Habib, Samar. 2009. Arabo-Islamic Texts on Female Homosexuality: 850-1780 A.D. Teneo Press, Youngstown. ISBN 978-1-934844-11-3

Publication summary: 

This book makes a good companion volume to Habib's other works as it provides a comprehensive set of the texts she's working with. (The relevant parts of them, at least.) It also includes the text of two lectures that provide background and context for the texts themselves.

Historic Texts: From “Al-Muhalla” by Ibn Hazm Al-Andalusi (d. 1064)

Today's text sheds an interesting light on the socio-legal basis for prohibitions about sex between women. In a context of complete silence, or argument only by analogy from male issues, there is room for a great deal of uncertainty and conjecture, both about what the attitudes of the times were, and whether there is a historic basis for modern attitudes. The fact that these debates were specifically about women, and about the special social and legal concerns pertaining to women, is a refreshing change from trying to guess whether medieval European sodomy laws had anything to do with women at all.

* * *

An extensive legal/religious discussion/debate on the question of whether grinding [sex between women] is forbidden. The debate is largely framed as a discussion by “the father of Mohamad”.

He reviews various positions on whether female homosexuality is forbidden or permitted. Is it fornication? Is it worse than fornication? Is it not fornication at all? The conclusion is that it isn’t fornication because fornication is specifically define as unlawful penis-in-vagina sex.

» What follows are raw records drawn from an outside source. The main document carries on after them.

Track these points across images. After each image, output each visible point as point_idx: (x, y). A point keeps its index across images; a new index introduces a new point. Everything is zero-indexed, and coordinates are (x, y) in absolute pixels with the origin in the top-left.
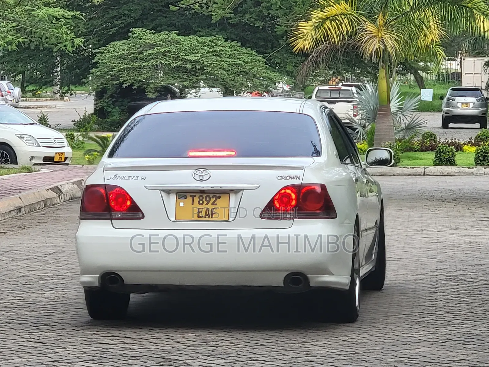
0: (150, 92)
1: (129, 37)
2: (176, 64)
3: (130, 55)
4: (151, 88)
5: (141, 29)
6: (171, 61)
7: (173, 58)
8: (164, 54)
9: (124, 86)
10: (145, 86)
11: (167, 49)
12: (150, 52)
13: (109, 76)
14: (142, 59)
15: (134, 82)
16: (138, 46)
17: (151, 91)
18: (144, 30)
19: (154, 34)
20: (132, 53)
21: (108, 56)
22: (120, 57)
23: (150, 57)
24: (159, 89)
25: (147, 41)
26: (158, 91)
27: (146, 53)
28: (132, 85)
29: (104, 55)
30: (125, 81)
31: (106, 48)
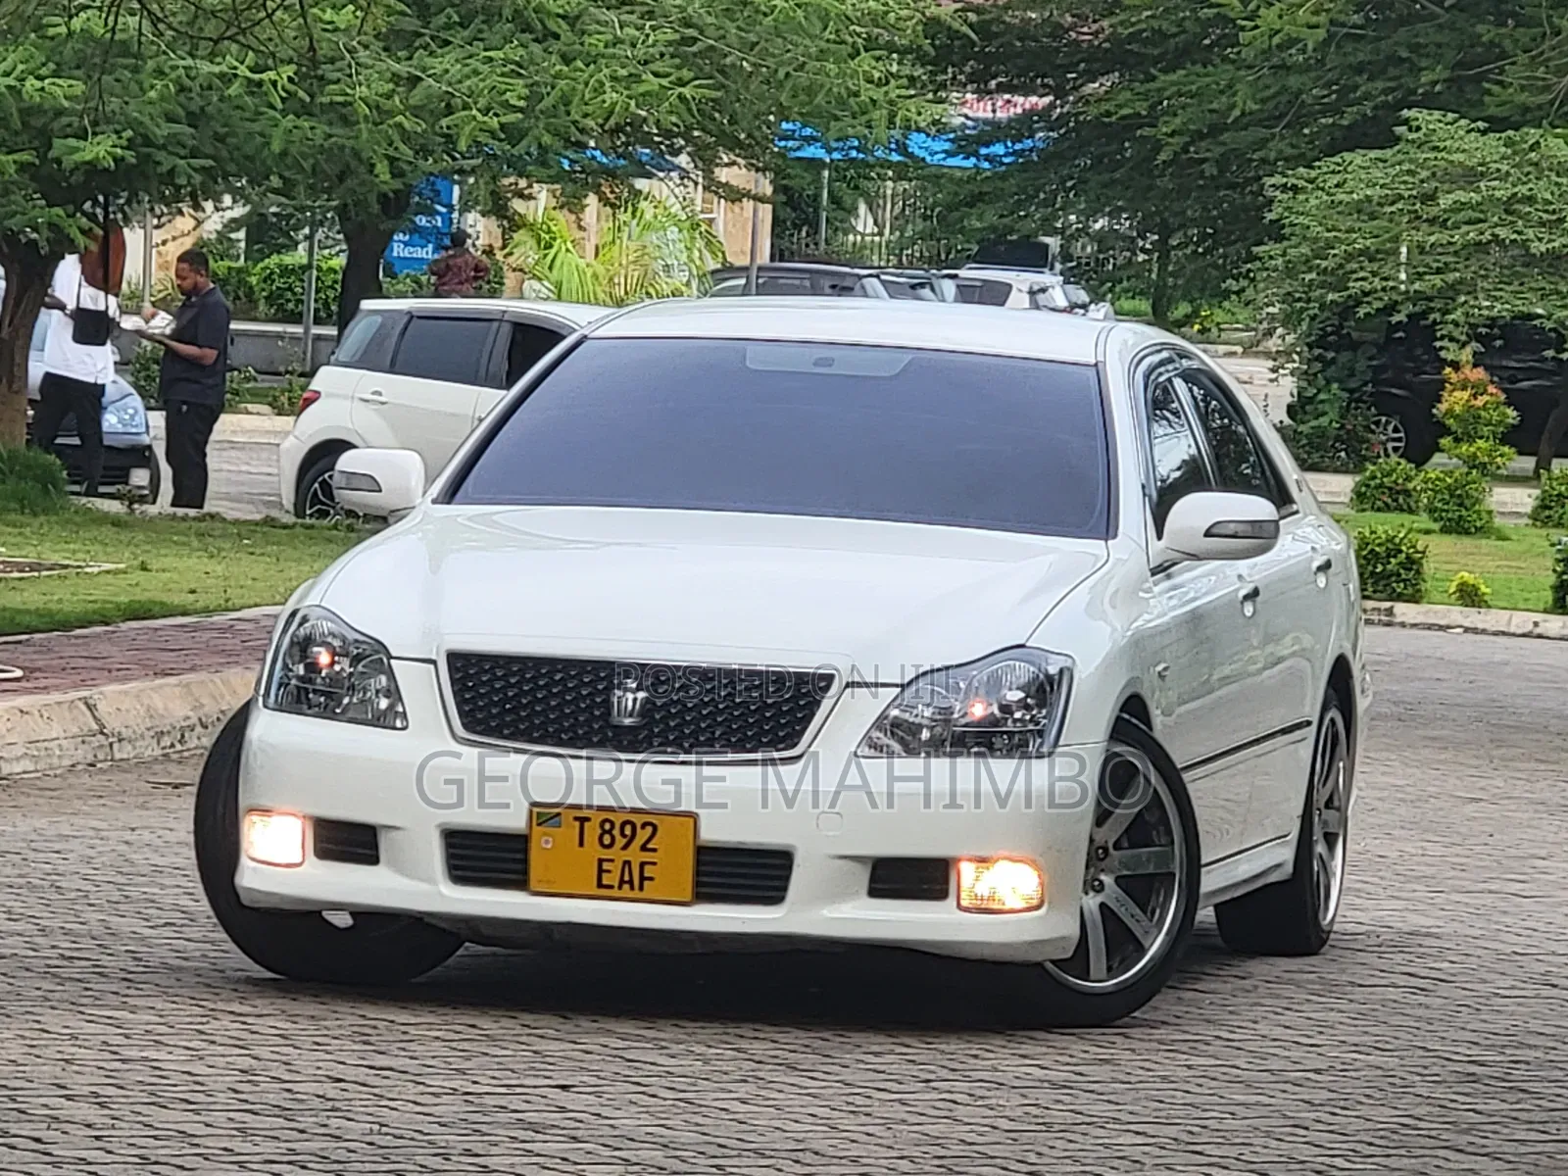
0: (1452, 339)
1: (1398, 139)
2: (1550, 246)
3: (1393, 203)
4: (1456, 324)
5: (1437, 114)
6: (1530, 233)
7: (1543, 224)
8: (1509, 206)
9: (1362, 312)
10: (1437, 316)
11: (1523, 190)
12: (1462, 196)
13: (1313, 275)
14: (1432, 221)
15: (1399, 298)
16: (1424, 174)
17: (1456, 334)
18: (1451, 116)
19: (1484, 132)
20: (1401, 197)
21: (1313, 202)
22: (1358, 208)
23: (1461, 216)
24: (1483, 330)
25: (1456, 157)
26: (1479, 338)
27: (1445, 201)
28: (1392, 308)
29: (1301, 197)
30: (1366, 294)
31: (1313, 174)
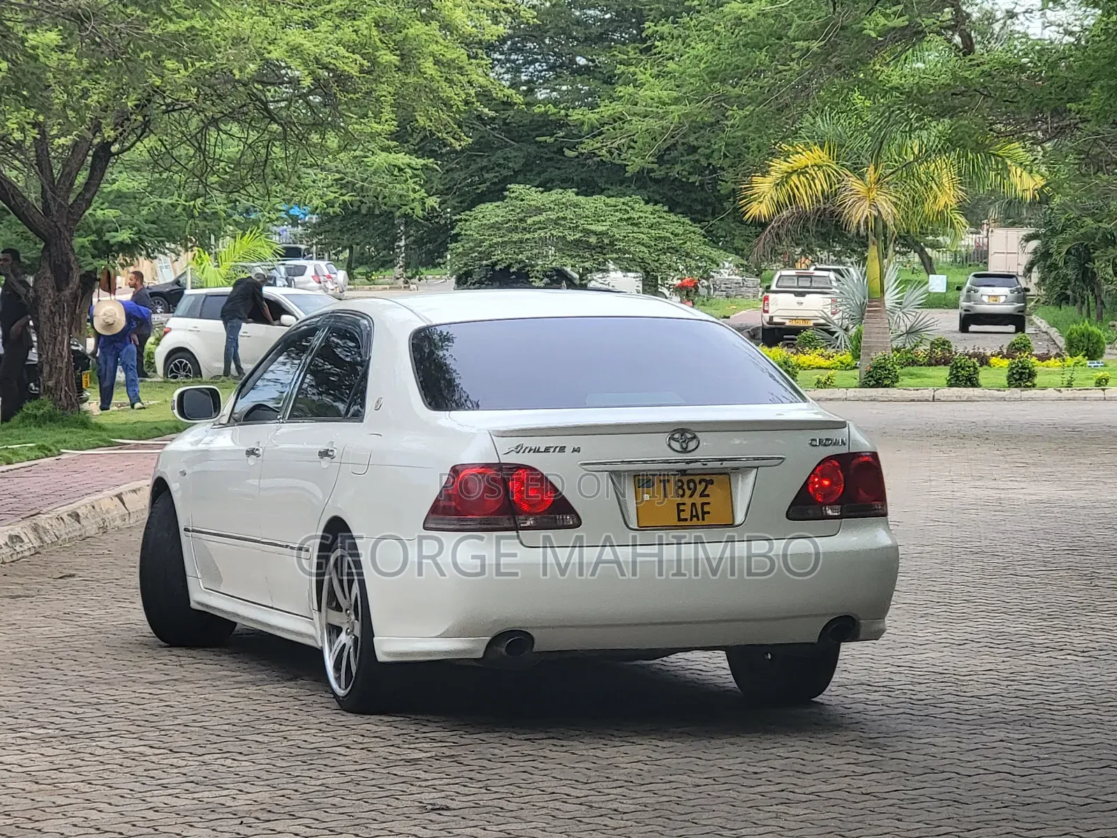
0: (536, 278)
1: (505, 197)
2: (575, 237)
3: (507, 223)
4: (538, 271)
5: (522, 186)
6: (566, 232)
7: (570, 228)
8: (556, 222)
9: (497, 268)
10: (529, 268)
11: (561, 215)
12: (536, 219)
13: (476, 254)
14: (524, 229)
15: (513, 262)
16: (519, 211)
17: (538, 275)
18: (528, 186)
19: (542, 192)
20: (510, 220)
21: (473, 225)
22: (492, 226)
23: (536, 226)
24: (550, 273)
25: (532, 203)
26: (547, 276)
27: (529, 221)
28: (510, 266)
29: (468, 223)
30: (499, 261)
31: (472, 213)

The prohibitions against grinding are ascribed to tradition and not to God. But the discussion continues to argue that sex between women is prohibited under the general concept of male rights to a woman’s body (and especially her genitals). So, for example, a woman’s genitals should be exposed only to her spouse (or hypothetical future spouse) and therefore she should not expose them to another woman during sex. Similarly, the right to see a woman’s skin belongs exclusively to her Mahram (close male relative or husband). Sex between women violates this exclusive right, but also creates the potential for one woman’s husband to vicariously “see” his wife’s female lover’s nakedness if the wife describes it to him.

There is also a discussion of prohibitions on “resembling” the opposite sex, presumably including cross-dressing.